[Dataset entries]
--- START ---

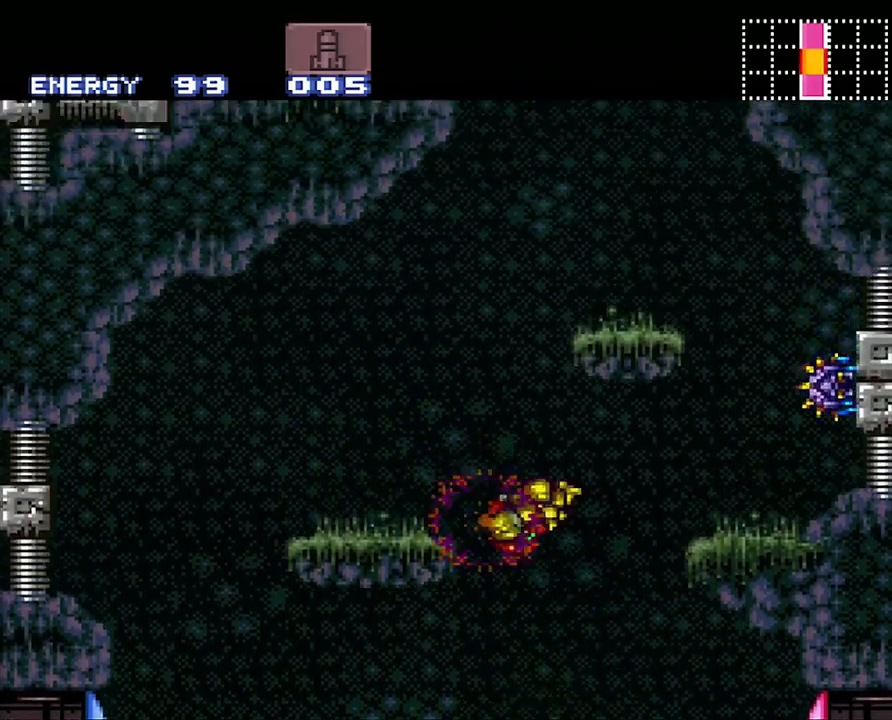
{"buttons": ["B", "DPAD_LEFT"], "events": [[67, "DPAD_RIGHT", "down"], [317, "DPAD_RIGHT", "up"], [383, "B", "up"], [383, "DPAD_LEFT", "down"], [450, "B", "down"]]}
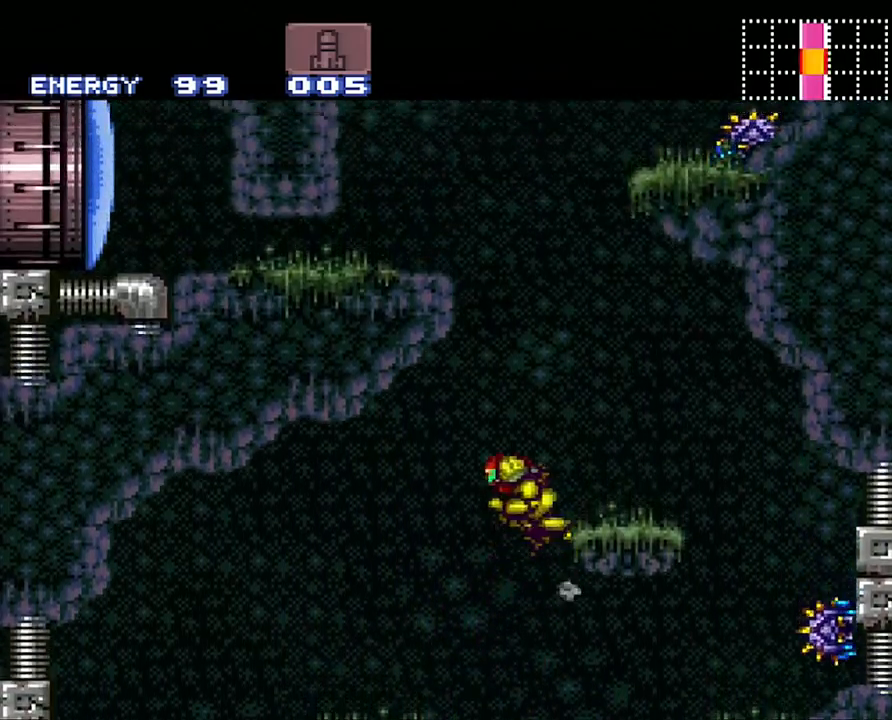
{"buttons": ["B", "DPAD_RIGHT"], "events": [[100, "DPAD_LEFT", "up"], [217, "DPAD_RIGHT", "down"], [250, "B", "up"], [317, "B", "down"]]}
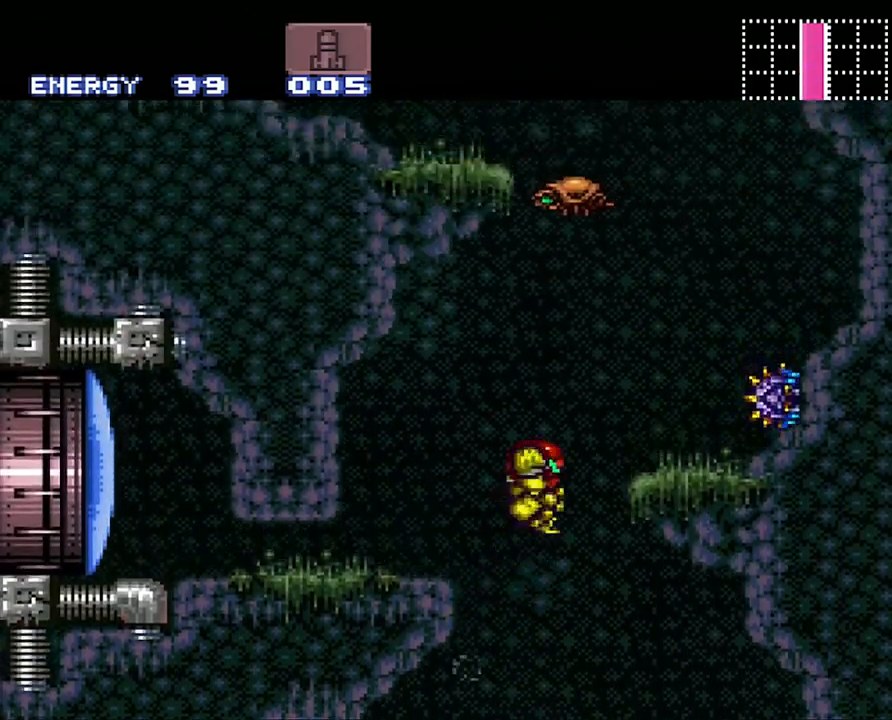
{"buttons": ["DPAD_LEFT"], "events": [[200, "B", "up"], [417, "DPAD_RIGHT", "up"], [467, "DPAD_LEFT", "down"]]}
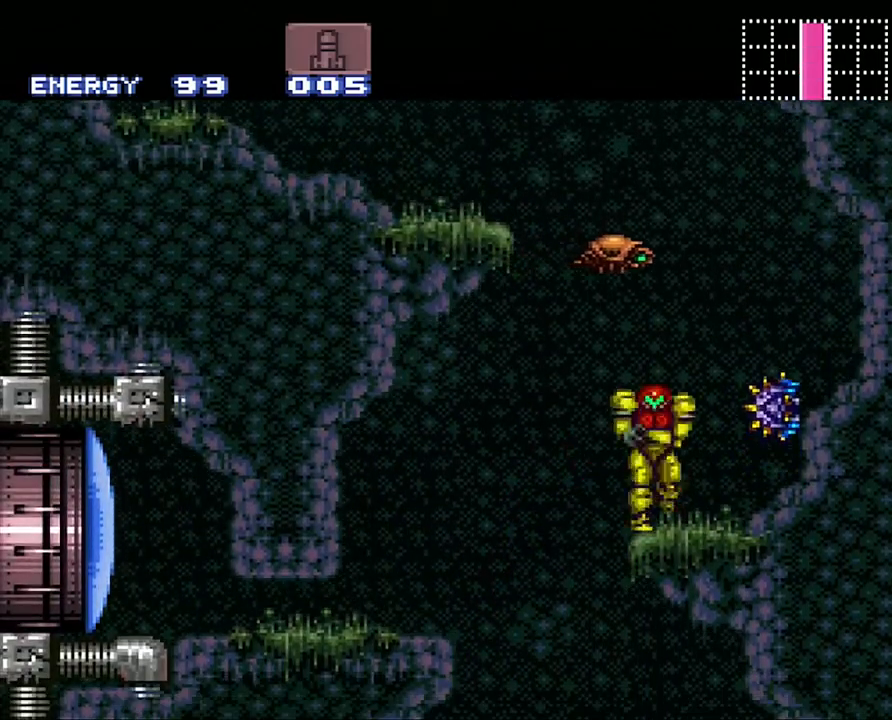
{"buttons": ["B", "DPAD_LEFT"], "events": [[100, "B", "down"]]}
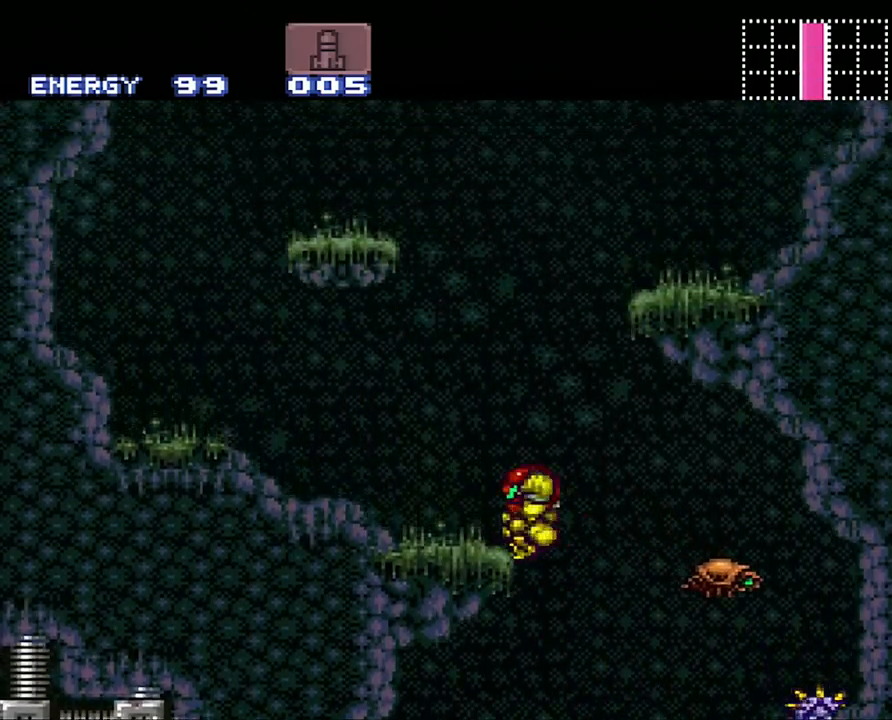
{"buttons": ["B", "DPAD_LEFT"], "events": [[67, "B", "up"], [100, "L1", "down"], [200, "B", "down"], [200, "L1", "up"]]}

--- END ---

Problem details: Leave out the images and copy every record above exactly.

Response to the task:
{"buttons": ["B", "DPAD_LEFT"], "events": [[67, "DPAD_RIGHT", "down"], [317, "DPAD_RIGHT", "up"], [383, "B", "up"], [383, "DPAD_LEFT", "down"], [450, "B", "down"]]}
{"buttons": ["B", "DPAD_RIGHT"], "events": [[100, "DPAD_LEFT", "up"], [217, "DPAD_RIGHT", "down"], [250, "B", "up"], [317, "B", "down"]]}
{"buttons": ["DPAD_LEFT"], "events": [[200, "B", "up"], [417, "DPAD_RIGHT", "up"], [467, "DPAD_LEFT", "down"]]}
{"buttons": ["B", "DPAD_LEFT"], "events": [[100, "B", "down"]]}
{"buttons": ["B", "DPAD_LEFT"], "events": [[67, "B", "up"], [100, "L1", "down"], [200, "B", "down"], [200, "L1", "up"]]}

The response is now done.